- _CONSIGNE DONNÉE 1_:
Répondez à ces questions sur le texte portant sur les librairies :
(a) Sur quoi les démographes ne semblent-ils pas s'entendre ?
(b) Que maintient la plupart des libraires de l'ouest ?
(c) Qui joue en sourdine dans les bouquineries décrites ?

- _PASSAGE FOURNI_:
┌────────
Nos solitudes respectives ont pourtant les parois poreuses: nous vivons en vases communicants, dans une ville bizarrophone (les démographes ne semblent s'entendre ni sur le présent ni sur le futur de notre parlure insulaire). La plupart des libraires de l'ouest maintiennent d'ailleurs une section francophone, si minimale soit-elle, et il est instructif de voir quels titres on y retrouve.
Nos voisins semblent – je ne parviens pas à m'expliquer le phénomène – avoir le chic pour les petites bouquineries pittoresques.
Les plus sympathiques sont coincées dans des locaux vieillots, un peu exigus. Il y flotte une odeur d'années soixante-dix: ça sent le militantisme et la vie de quartier. On y trouve des affiches jaunies de Richard Brautigan. Sur le calorifère en fonte, on a posé une pile de fanzines imprimés sur une photocopieuse de l'université, des invitations pour la lecture de poésie du vendredi soir, un ventilateur qui vibre à pleine puissance. Cohen joue en sourdine. Quelques badauds font courir leur index sur la table des nouveautés. Dans un coin somnole un clochard de génie, un écrivain qui sent le fond de tonne, un chat.
└────────
- _MATÉRIEL À TRAITER_:
┌────────
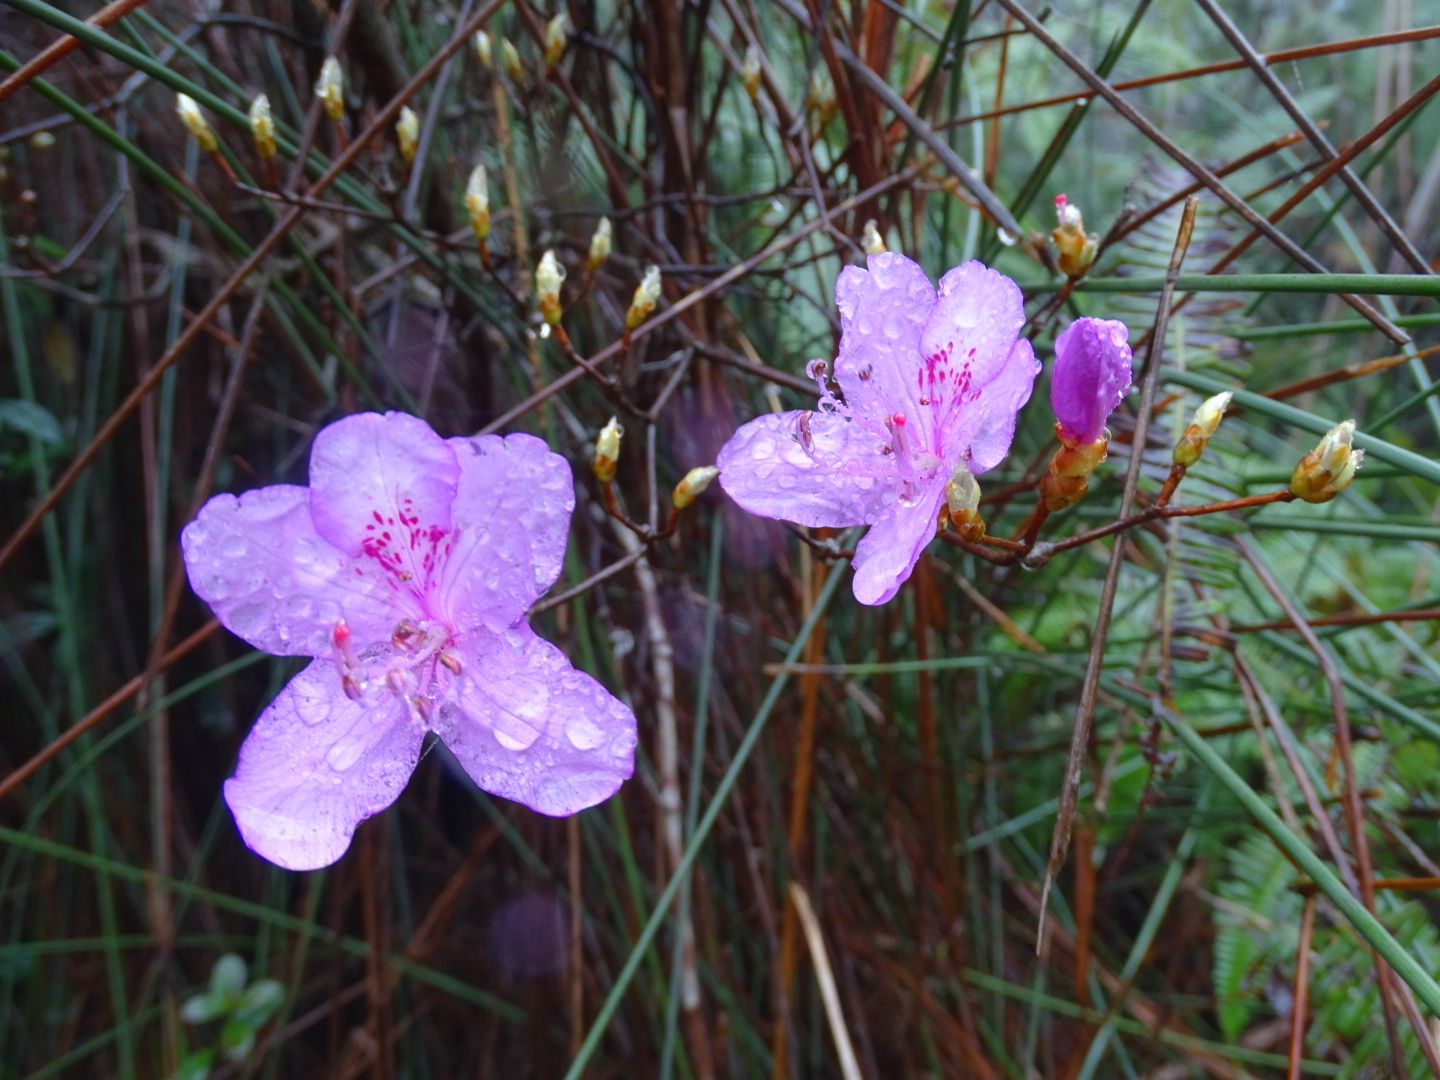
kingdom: Plantae
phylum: Tracheophyta
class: Magnoliopsida
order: Ericales
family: Ericaceae
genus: Rhododendron
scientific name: Rhododendron farrerae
└────────
- _CONSIGNE DONNÉE 2_:
Pouvez-vous recopier toute la liste ci-dessus en y remplaçant « order » par « ordre », sans rien modifier d'autre et en omettant les images ?

- _CORRIGÉ DE L'EXERCICE 1_:
(a) Ni sur le présent ni sur le futur de notre parlure insulaire.
(b) Une section francophone, si minimale soit-elle.
(c) Cohen.

- _CORRIGÉ DE L'EXERCICE 2_:
kingdom: Plantae
phylum: Tracheophyta
class: Magnoliopsida
ordre: Ericales
family: Ericaceae
genus: Rhododendron
scientific name: Rhododendron farrerae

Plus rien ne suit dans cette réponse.